Renal Impairment: The efficacy and safety of INVOKANA were evaluated in a trial that included patients with moderate renal impairment (eGFR 30 to less than 50 mL/min/1.73 m2) [see Pharmacology: Pharmacodynamics: Clinical Studies: Glycemic Control Trials in Adults with Type 2 Diabetes Mellitus under Actions]. These patients had less overall glycemic efficacy and had a higher occurrence of adverse reactions related to reduced intravascular volume, renal-related adverse reactions, and decreases in eGFR compared to patients with mild renal impairment or normal renal function (eGFR greater than or equal to 60 mL/min/1.73 m2). Dose-related, transient mean increases in serum potassium were observed early after initiation of INVOKANA (i.e., within 3 weeks) in this trial. Increases in serum potassium of greater than 5.4 mEq/L and 15% above baseline occurred in 16.1%, 12.4%, and 27.0% of patients treated with placebo, INVOKANA 100 mg, and INVOKANA 300 mg, respectively. Severe elevations (greater than or equal to 6.5 mEq/L) occurred in 1.1%, 2.2%, and 2.2% of patients treated with placebo, INVOKANA 100 mg, and INVOKANA 300 mg, respectively [see Patients with Renal Impairment under Dosage & Administration, Hypotension and Acute Kidney Injury as previously mentioned, and Clinical Studies Experience under Adverse Reactions].

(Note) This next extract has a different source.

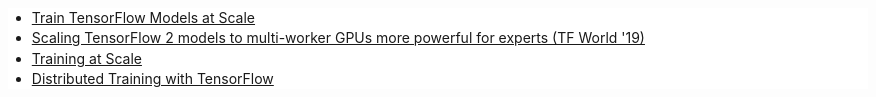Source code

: * [Train TensorFlow Models at Scale](https://www.youtube.com/watch?v=v4OZzDlv3aI)
* [Scaling TensorFlow 2 models to multi-worker GPUs more powerful for experts (TF World '19)](https://www.youtube.com/watch?v=6ovfZW8pepo)
* [Training at Scale](https://cloud.google.com/ai-platform/training/docs/training-at-scale)
* [Distributed Training with TensorFlow](https://colab.sandbox.google.com/github/tensorflow/docs/blob/master/site/en/guide/distributed_training.ipynb)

The efficacy and safety of INVOKANA have not been established in patients with severe renal impairment (eGFR less than 30 mL/min/1.73 m2), with ESRD, or receiving dialysis. INVOKANA is not expected to be effective in these patient populations [see Contraindications and Pharmacology: Pharmacokinetics under Actions].
Hepatic Impairment: No dosage adjustment is necessary in patients with mild or moderate hepatic impairment. The use of INVOKANA has not been studied in patients with severe hepatic impairment and is therefore not recommended [see Pharmacology: Pharmacokinetics under Actions].
Use in Children: Safety and effectiveness of INVOKANA in pediatric patients under 18 years of age have not been established.
Use in Elderly: In 13 clinical trials of INVOKANA, 2,294 patients 65 years and older, and 351 patients 75 years and older were exposed to INVOKANA [see Pharmacology: Pharmacodynamics: Clinical Studies: Glycemic Control Trials in Adults with Type 2 Diabetes Mellitus under Actions].
Patients 65 years and older had a higher incidence of adverse reactions related to reduced intravascular volume with INVOKANA (such as hypotension, postural dizziness, orthostatic hypotension, syncope, and dehydration), particularly with the 300 mg daily dose, compared to younger patients; a more prominent increase in the incidence was seen in patients who were 75 years and older [see Prior to Initiation of INVOKANA under Dosage & Administration and Clinical Studies Experience under Adverse Reactions]. Smaller reductions in HbA1C with INVOKANA relative to placebo were seen in older (65 years and older; -0.61% with INVOKANA 100 mg and -0.74% with INVOKANA 300 mg relative to placebo) compared to younger patients (-0.72% with INVOKANA 100 mg and -0.87% with INVOKANA 300 mg relative to placebo).